Что до моего Кончерто гроссо, то он, казалось, совсем меня оставил. И лишь иногда мне казалось, что Верещагин то ли прячется в складках моих штор, то ли поджидает меня во дворе, на скамейке, а в последний момент исчезает, то ли хлопает дверью лифта на последнем этаже. Но все это, конечно же, были расстроенные нервы.
Хватит, сказал я себе, довольно с меня этой книги и этого Концерта. Ничего, кроме разрушения, он в мою жизнь не принес.

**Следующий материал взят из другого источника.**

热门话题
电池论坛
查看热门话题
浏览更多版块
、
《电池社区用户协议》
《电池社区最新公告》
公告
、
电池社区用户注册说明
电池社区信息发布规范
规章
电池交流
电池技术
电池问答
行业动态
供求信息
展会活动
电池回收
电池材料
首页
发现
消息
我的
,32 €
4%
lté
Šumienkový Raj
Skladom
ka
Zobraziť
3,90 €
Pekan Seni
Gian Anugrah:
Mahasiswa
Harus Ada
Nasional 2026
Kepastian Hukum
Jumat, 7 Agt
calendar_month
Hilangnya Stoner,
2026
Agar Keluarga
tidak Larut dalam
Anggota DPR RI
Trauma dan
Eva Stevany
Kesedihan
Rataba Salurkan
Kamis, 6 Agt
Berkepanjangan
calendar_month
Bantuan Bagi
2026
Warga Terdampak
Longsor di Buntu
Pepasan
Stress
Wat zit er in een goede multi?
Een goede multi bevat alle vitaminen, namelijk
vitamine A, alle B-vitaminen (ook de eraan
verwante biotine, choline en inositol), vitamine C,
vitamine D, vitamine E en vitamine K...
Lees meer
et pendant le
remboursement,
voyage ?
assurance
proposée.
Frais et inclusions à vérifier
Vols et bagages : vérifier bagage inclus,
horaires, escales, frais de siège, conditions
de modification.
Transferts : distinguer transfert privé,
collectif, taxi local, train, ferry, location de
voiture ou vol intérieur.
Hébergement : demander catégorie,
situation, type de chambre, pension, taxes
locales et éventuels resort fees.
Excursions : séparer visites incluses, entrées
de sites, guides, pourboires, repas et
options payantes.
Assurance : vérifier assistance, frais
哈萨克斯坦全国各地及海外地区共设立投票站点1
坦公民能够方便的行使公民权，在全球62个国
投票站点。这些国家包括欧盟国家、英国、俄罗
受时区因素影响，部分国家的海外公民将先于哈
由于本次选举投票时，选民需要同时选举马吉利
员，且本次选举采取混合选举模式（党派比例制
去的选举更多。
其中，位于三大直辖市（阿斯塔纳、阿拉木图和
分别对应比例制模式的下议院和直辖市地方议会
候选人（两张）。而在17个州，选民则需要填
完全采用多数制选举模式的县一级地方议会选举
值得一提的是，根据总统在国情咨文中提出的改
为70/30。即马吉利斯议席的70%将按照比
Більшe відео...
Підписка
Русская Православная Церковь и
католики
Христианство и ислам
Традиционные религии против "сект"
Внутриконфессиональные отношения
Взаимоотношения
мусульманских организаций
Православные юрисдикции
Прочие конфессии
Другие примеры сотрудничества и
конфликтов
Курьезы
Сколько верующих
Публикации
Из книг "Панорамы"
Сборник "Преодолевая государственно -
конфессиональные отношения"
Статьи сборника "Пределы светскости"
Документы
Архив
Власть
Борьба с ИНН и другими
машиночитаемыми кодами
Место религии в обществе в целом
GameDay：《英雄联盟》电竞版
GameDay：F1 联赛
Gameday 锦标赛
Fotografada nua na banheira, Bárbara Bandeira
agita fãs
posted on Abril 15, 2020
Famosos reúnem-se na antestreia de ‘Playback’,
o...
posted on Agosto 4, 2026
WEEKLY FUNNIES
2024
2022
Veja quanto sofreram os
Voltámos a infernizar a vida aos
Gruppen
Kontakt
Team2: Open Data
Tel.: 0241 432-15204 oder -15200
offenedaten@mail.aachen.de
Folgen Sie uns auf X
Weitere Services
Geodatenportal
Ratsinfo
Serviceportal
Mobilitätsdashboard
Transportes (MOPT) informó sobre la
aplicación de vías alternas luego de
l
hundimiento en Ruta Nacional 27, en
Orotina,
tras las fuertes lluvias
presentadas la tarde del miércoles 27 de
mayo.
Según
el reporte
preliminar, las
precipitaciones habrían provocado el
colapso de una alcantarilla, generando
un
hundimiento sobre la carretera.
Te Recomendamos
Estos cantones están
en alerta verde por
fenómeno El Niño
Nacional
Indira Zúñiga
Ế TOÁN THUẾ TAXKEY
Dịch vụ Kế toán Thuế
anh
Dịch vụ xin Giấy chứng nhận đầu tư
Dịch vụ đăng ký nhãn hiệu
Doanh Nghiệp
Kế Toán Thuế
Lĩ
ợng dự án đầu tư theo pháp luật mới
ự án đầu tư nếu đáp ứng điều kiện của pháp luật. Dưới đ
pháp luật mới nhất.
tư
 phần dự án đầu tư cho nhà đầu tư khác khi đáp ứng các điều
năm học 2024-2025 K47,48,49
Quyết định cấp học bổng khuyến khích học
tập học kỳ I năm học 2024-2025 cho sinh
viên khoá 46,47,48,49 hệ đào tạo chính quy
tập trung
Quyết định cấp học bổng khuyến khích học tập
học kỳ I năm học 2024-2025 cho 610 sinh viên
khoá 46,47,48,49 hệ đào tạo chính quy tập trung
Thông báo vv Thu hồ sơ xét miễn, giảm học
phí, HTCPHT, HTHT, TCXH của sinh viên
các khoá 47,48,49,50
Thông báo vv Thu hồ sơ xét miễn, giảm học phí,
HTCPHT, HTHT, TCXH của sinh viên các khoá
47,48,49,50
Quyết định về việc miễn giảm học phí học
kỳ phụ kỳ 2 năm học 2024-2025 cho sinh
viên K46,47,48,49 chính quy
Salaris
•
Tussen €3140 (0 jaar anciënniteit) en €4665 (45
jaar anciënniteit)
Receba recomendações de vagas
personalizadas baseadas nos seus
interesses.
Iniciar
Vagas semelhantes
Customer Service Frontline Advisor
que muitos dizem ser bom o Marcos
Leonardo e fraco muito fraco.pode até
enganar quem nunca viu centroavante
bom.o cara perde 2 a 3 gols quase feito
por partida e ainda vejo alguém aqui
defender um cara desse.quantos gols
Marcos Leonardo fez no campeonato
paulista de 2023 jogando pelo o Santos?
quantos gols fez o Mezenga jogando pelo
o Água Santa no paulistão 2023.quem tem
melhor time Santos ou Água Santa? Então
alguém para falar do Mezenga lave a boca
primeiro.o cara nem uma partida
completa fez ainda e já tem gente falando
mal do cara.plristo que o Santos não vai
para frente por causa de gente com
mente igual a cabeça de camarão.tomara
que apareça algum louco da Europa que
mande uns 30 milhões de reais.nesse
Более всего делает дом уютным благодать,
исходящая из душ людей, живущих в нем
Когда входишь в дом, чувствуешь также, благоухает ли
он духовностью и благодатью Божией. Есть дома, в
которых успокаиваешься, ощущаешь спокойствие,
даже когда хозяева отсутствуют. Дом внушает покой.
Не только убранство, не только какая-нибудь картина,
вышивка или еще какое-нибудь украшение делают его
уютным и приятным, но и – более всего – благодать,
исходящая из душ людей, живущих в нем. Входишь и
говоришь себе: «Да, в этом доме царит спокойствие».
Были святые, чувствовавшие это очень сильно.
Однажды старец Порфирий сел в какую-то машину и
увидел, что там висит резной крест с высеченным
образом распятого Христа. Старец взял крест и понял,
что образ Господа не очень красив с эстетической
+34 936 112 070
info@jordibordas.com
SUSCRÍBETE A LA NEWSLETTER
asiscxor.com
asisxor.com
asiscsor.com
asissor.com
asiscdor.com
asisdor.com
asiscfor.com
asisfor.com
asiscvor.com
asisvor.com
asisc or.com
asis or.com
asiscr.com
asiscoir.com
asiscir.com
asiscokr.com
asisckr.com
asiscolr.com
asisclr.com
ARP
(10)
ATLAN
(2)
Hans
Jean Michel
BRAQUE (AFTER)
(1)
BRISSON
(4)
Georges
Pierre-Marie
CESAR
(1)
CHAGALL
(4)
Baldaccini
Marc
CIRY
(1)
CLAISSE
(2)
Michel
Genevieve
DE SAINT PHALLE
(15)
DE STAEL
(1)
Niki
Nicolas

И тут еще позвонил брат. Я не сказал, что у меня есть брат, двоюродный, сын моей тетки. Сестра была намного моложе отца, ну а сын ее был, понятное дело, намного младше меня. Может, из-за этого особой дружбы у нас не получилось. К тому же он был математик, а это мир для меня чужой и малопонятный. Ему музыка была еще меньше понятна, чем мне математика, и он много раз говорил мне, что не представляет, как вообще можно жить на свете с такой профессией — композитор. Кажется, он считал это чем-то вроде врожденного уродства. Когда-то, еще мальчишкой, он приходил к нам в гости вместе с теткой, но давно перестал, и тетка заходила одна. Я ее любил, насколько вообще мог кого-то любить. Она была легкая, веселая, заводная, умудрялась рассмешить даже меня, а еще любила засесть у меня в кабинете и рассматривать альбомы с репродукциями — она работала в школе учительницей рисования и еще вела какой-то кружок. Тетка всегда приходила на мои концерты, если меня где-то играли. Брата же я видел теперь редко.
Но сейчас звонила не тетка, а именно брат.
— Профессор, дорогой, — он тоже называл меня так, и мне в этом всегда чудилась ирония, — я женюсь. Придешь на свадьбу?
Лучшего времени для этого сообщения он выбрать не мог. Я? На свадьбу? За длинный стол с салатами? «Горько» кричать? Безумие. Я все это ненавидел. Хотя, может, мне сейчас самое время крикнуть «горько», да погромче, это, по крайней мере, будет правдой.
Ничего этого я, конечно, ему не сказал.
— Поздравляю, брат, — я тоже всегда называл его не по имени, платя за Профессора той же монетой. — Поздравляю от души. Прийти только никак не смогу, у меня поездка.